Source
__________
Tectonic shifts

Deep thinking

The discussion at the PITB board meeting triggered a deep thinking phase. I could feel the tectonic plates of my received understanding of education and training,  and a new world of learning, grinding over each other.

Teaching people

Changes in the training environment such as Objectives-based Training, Criterion Referenced Instruction and Learner-directed Training were already impacting on the nature and style of training in industry: there was a shift from teaching stuff to teaching people.

Exit requirements

On top of this now came the notion of exit requirements or what the learner must demonstrate. What were the implications? The idea of dispensing with entry requirements – what were the implications?

Who is the referee?

The concept was so radical that I could see that the whole approach to education and training would have to follow a different path: one in which results were more important than how you got there.

Suddenly the primacy of education and training providers as the key drivers of learning was undercut and put into question. Providers were players in the education and training field.

But providers weren’t the referees of who judged the application of their teaching in the real world. That was the role of:
a) the learners themselves, and
b) the customers – those who would evaluate the performance such as the supervisor and the client.

Now 25 years later and this tectonic shift is still occurring. Some have moved with it. But some still have to be moved. So many teachers, educators, trainers and professors still imagine that “they” are the standard.
__________
Given request A
Answer these questions using the essay on tectonic shifts in education and training.
(i) What event triggered the deep thinking phase?
(ii) What shift in industry training did Objectives-based Training, Criterion Referenced Instruction and Learner-directed Training bring about?
(iii) How many years later is the tectonic shift still occurring?
Given request B
Rewrite the listing from its first line through the line containing "Tile 5 of 4", replacing "catalogue" with "source list" and leaving everything else unchanged.
__________
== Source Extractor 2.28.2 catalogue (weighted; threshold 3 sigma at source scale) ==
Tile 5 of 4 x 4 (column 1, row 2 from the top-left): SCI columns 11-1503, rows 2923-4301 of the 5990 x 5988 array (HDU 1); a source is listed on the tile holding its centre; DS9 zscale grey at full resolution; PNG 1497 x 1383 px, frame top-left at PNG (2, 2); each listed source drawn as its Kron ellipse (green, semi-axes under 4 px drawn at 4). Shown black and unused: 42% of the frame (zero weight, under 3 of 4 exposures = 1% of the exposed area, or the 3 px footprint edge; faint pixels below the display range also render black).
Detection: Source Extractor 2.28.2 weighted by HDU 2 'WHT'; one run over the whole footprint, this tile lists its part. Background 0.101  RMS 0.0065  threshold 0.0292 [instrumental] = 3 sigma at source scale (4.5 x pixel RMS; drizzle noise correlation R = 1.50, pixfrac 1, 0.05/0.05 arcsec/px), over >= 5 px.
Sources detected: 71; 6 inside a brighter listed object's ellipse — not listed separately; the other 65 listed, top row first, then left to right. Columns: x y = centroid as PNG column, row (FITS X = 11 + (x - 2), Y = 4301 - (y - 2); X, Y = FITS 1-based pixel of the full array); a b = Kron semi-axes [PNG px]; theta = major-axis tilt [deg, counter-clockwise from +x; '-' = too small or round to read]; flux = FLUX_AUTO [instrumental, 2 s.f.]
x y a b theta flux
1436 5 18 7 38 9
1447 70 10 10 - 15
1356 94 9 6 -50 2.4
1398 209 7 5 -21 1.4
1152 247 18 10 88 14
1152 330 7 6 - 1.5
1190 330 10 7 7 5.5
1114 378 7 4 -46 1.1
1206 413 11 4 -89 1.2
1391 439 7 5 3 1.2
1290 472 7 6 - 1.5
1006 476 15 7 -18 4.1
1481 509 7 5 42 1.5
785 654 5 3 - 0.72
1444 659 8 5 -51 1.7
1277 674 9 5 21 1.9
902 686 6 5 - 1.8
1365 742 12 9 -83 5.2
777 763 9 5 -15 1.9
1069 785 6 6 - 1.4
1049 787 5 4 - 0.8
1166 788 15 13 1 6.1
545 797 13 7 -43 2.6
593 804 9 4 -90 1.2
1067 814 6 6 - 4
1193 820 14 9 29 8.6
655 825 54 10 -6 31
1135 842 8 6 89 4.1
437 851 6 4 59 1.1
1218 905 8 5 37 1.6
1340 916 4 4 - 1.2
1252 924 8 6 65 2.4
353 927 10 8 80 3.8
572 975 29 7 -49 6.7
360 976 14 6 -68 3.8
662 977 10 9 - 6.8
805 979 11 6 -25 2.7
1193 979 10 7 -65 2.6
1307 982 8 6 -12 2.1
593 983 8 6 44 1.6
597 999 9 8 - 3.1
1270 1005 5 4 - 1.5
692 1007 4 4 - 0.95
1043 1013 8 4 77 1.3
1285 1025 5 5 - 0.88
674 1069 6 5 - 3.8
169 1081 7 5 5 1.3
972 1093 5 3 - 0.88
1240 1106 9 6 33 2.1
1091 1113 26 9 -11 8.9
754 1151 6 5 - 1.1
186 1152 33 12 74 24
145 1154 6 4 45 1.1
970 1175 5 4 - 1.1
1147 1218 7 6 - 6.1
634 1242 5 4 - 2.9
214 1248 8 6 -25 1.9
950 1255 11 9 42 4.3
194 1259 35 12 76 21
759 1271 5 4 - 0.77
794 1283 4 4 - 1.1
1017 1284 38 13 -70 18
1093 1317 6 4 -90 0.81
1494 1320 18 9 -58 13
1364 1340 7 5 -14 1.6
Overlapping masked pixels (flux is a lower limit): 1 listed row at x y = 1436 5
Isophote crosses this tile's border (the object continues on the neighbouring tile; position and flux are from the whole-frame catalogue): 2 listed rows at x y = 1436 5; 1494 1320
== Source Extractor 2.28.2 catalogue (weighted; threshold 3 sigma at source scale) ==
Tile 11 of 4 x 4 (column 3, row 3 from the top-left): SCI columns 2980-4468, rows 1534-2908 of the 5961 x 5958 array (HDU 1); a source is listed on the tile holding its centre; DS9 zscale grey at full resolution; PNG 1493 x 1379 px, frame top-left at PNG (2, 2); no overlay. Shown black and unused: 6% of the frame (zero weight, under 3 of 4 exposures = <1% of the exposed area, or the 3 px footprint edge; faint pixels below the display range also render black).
__________
Task result A
(i) The discussion at the PITB board meeting.
(ii) A shift from teaching stuff to teaching people.
(iii) 25 years.

Task result B
== Source Extractor 2.28.2 source list (weighted; threshold 3 sigma at source scale) ==
Tile 5 of 4 x 4 (column 1, row 2 from the top-left): SCI columns 11-1503, rows 2923-4301 of the 5990 x 5988 array (HDU 1); a source is listed on the tile holding its centre; DS9 zscale grey at full resolution; PNG 1497 x 1383 px, frame top-left at PNG (2, 2); each listed source drawn as its Kron ellipse (green, semi-axes under 4 px drawn at 4). Shown black and unused: 42% of the frame (zero weight, under 3 of 4 exposures = 1% of the exposed area, or the 3 px footprint edge; faint pixels below the display range also render black).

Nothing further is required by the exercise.